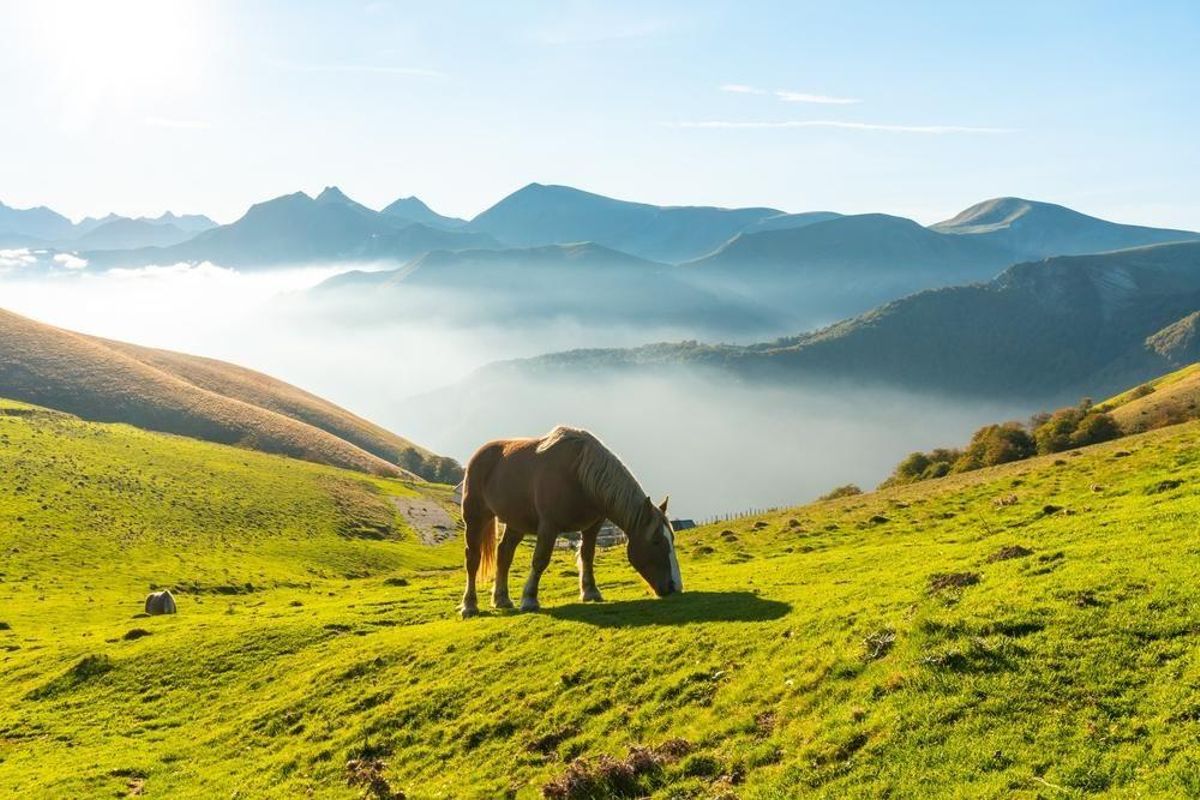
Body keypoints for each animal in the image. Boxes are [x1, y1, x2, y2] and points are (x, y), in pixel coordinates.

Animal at [458, 424, 686, 618]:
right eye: (655, 541)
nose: (675, 587)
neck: (579, 475)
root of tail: (479, 455)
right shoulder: (549, 526)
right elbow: (540, 560)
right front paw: (529, 599)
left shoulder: (593, 526)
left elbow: (587, 556)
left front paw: (591, 592)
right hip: (475, 517)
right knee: (473, 558)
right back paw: (470, 605)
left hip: (516, 523)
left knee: (504, 554)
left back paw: (502, 599)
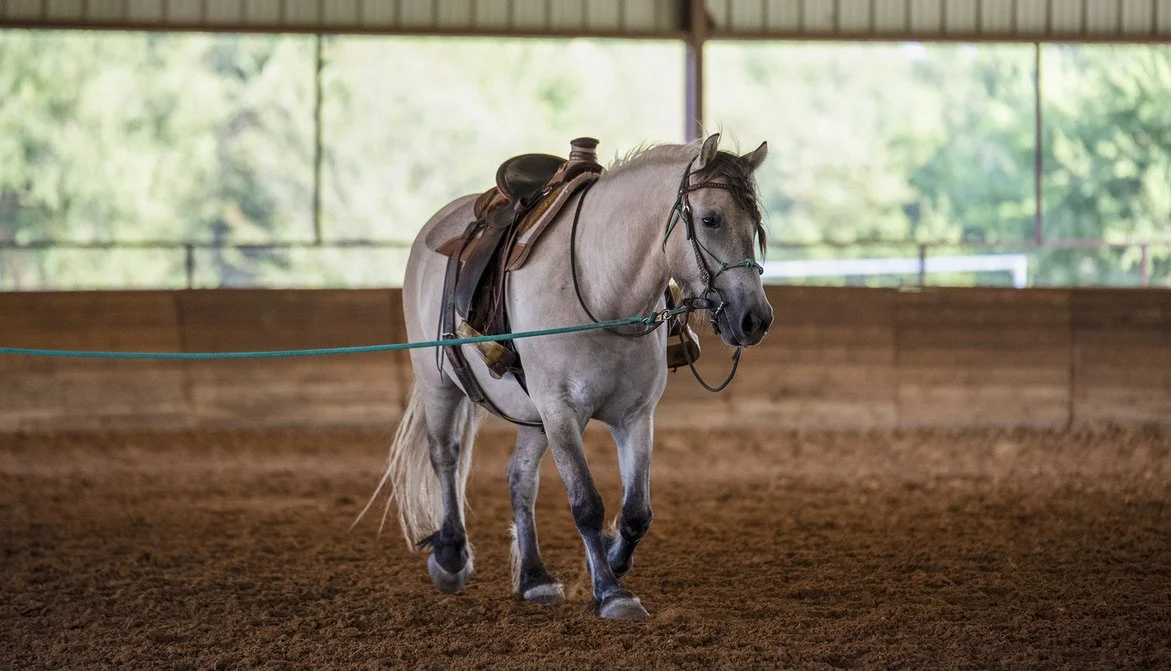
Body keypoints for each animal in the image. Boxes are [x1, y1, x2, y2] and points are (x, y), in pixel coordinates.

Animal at [362, 133, 773, 620]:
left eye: (756, 227)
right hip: (439, 383)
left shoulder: (635, 416)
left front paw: (612, 557)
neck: (602, 291)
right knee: (445, 456)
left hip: (532, 415)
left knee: (520, 478)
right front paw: (611, 592)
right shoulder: (560, 411)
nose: (755, 319)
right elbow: (586, 505)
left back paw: (534, 577)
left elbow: (637, 511)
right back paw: (451, 557)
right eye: (710, 219)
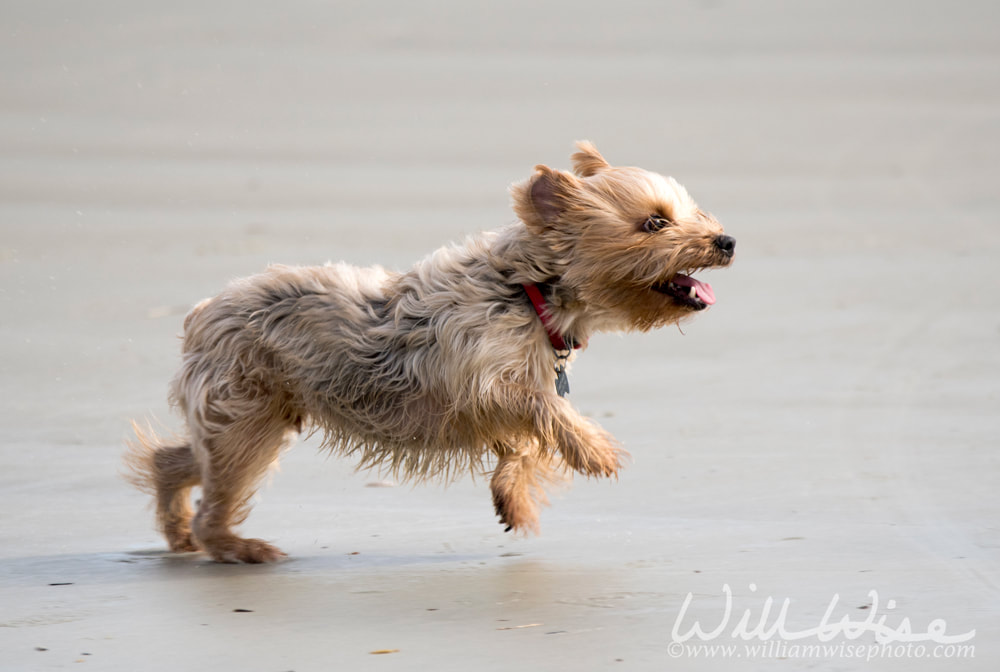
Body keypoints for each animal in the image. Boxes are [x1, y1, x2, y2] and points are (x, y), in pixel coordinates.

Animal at [125, 142, 736, 560]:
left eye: (691, 212)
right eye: (654, 221)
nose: (727, 241)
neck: (530, 290)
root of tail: (201, 313)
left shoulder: (492, 396)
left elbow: (525, 439)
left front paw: (512, 498)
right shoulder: (478, 382)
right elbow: (543, 407)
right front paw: (595, 450)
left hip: (256, 416)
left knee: (178, 461)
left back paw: (178, 525)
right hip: (247, 416)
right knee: (217, 490)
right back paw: (237, 547)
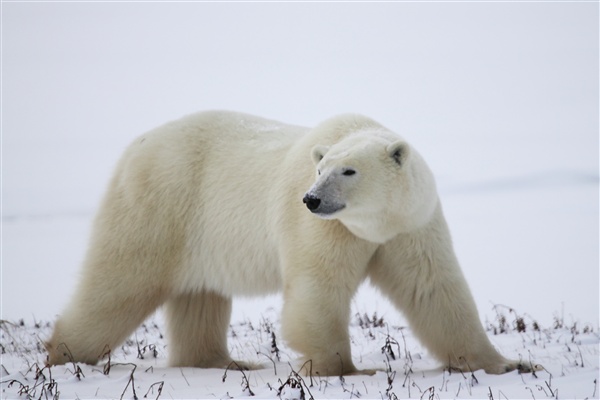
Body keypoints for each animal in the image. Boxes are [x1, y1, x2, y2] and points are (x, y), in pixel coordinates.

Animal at [45, 110, 536, 376]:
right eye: (320, 169)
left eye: (348, 170)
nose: (312, 198)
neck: (373, 224)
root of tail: (135, 147)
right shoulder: (325, 228)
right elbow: (319, 289)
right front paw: (347, 369)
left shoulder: (409, 226)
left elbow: (433, 290)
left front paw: (507, 364)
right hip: (162, 204)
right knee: (120, 282)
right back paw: (64, 355)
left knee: (199, 297)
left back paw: (225, 363)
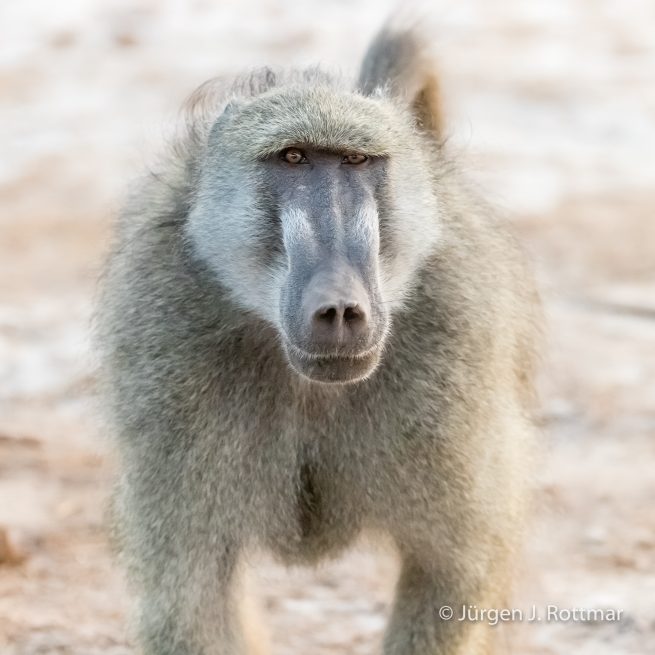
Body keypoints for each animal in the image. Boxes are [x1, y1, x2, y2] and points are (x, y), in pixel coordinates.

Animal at [96, 16, 541, 655]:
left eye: (355, 160)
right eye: (293, 158)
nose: (339, 309)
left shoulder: (456, 336)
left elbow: (451, 578)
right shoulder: (164, 340)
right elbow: (189, 600)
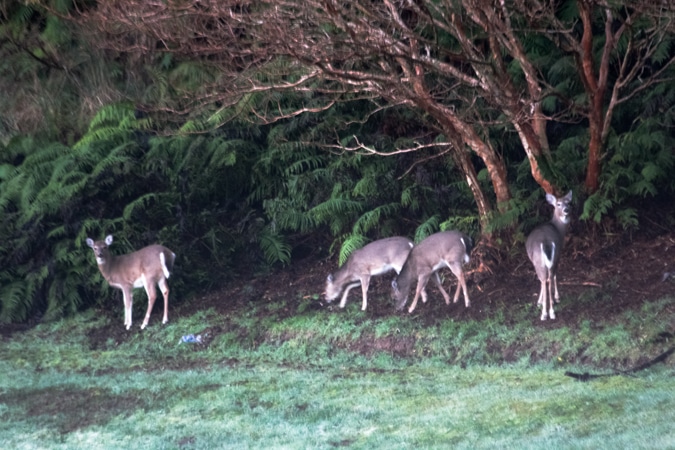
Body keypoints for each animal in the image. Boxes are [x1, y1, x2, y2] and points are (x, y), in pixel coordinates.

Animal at [524, 190, 572, 320]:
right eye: (558, 204)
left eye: (568, 203)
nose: (566, 210)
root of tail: (546, 242)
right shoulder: (558, 255)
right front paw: (555, 298)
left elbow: (546, 279)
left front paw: (544, 301)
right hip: (550, 259)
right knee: (548, 277)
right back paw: (551, 311)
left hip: (539, 261)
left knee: (545, 279)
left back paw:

::::::::

• [What to do] From the listing above, pick out each line where the word "elbow" appears.

• [Exercise response]
right elbow: (540, 560)
left elbow: (587, 556)
right elbow: (586, 505)
left elbow: (637, 511)
left elbow: (525, 439)
right elbow: (543, 407)
right elbow: (319, 289)
left elbow: (433, 290)
left elbow: (451, 578)
right elbow: (189, 600)
left elbow: (546, 279)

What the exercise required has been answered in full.